In an April 2015 Quocirca wrote about the problem of bad bots (web robots) that are causing more and more trouble for IT security teams.
Bad bots are used for all sorts of activities including brute force login attempts, online ad fraud (creating false clicks), co-ordinating man-in-the-middle attacks, scanning for IT vulnerabilities that attackers can exploit and clustered as botnets to perpetrate denial of service attacks.
Blocking such activity is desirable, but not if it also blocks good bots, such as web crawlers (that keep search engines up to date), web scrapers which populate price comparison and content aggregation websites, and the bots of legitimate vulnerability scanning and pen testing services from vendors such as Qualys, Rapid7 and WhiteHat.
Distil Networks has emerged as a thought leader in the space with appliances and web services to identify bot-like activity and add bots to black lists (blocked) or white lists (allowed). The service also recognizes that whether a bot is good or bad may depend on the target organization, some news sites may welcome aggregator bots others may not and policy can be set accordingly.
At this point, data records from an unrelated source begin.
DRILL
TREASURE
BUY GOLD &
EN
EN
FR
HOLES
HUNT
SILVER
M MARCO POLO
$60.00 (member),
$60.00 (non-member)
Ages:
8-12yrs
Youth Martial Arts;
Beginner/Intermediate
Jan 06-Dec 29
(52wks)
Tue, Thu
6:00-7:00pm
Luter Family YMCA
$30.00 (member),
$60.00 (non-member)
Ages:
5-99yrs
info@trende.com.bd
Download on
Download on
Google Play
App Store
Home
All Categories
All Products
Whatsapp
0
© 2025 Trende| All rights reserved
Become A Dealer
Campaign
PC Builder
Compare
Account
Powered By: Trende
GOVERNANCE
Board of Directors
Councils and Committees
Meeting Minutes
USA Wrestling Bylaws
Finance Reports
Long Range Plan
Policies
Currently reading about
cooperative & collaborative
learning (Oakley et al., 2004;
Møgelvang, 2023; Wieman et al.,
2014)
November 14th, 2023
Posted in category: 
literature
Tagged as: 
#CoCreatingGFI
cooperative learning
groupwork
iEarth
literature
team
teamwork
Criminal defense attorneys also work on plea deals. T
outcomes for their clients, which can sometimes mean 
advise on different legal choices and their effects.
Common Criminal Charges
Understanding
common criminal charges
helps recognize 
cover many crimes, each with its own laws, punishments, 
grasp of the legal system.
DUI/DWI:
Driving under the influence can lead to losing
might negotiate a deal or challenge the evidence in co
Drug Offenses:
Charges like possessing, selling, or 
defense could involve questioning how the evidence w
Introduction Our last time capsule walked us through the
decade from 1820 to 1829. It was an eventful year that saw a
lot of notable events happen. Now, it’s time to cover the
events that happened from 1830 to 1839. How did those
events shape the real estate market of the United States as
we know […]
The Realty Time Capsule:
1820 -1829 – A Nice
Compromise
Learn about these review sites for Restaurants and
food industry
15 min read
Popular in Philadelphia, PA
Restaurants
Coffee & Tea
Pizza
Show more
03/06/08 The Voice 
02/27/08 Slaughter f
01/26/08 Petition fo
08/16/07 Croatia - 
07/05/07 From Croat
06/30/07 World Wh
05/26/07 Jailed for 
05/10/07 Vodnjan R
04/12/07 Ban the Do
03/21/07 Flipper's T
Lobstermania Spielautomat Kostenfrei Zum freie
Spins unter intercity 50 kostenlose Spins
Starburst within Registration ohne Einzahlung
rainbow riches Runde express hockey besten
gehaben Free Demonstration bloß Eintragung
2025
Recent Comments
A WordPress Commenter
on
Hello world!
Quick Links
As of February, 2016 Distil has a formidable new competitor. The web content distribution and security vendor Akamai has released a new service called Bot Manager, which is linked to Akamai’s Client Reputation Service (released in 2015) that helps to detect bots and assess their behaviour in real-time.
Akamai accepts that it aims to capitalise on the market opened up by Distil and others. Akamai will of course hope to make fast progress into the bot protection market through the loyalty of its large customer base, many of who will see the benefit of adding closely linked bot protection to other Akamai services including its Prolexic DDoS mitigation and Kona website protection.
Akamai says it has already identified 1,300 good bots. It was also keen to point out that it believes it has taken responding to bots to a new level. This includes:
• Silent denial where a bot (and its owner) does not know it has been blocked
• Serving alternate content (such as sending competitors false pricing information)
• Limiting the activity of good bots to certain times to limit impact on performance for real users
• Prioritising good bots for different partners
• Slowing down aggressive bots (be they good or bad)
The control of Bot Manager and what how it responds is down to individual customers that can take action on different groups of bots based on either Akamai’s or the customer’s classification. They can take this to extremes; for example, if your organization wanted to stop its content being searchable by Google, you could block its web-crawler.
Distil and Akamai do not have the market to themselves, other bot protection products and services include Shape Security’s Botwall and the anti-web scrapping service ShieldSquare. Bot blocking capabilities are also built into Imperva’s Incapsula DDoS services and F5’s Application Security Manager. Bad bots and good bots alike are going to have to work harder and harder to get the access they need to carry out their work.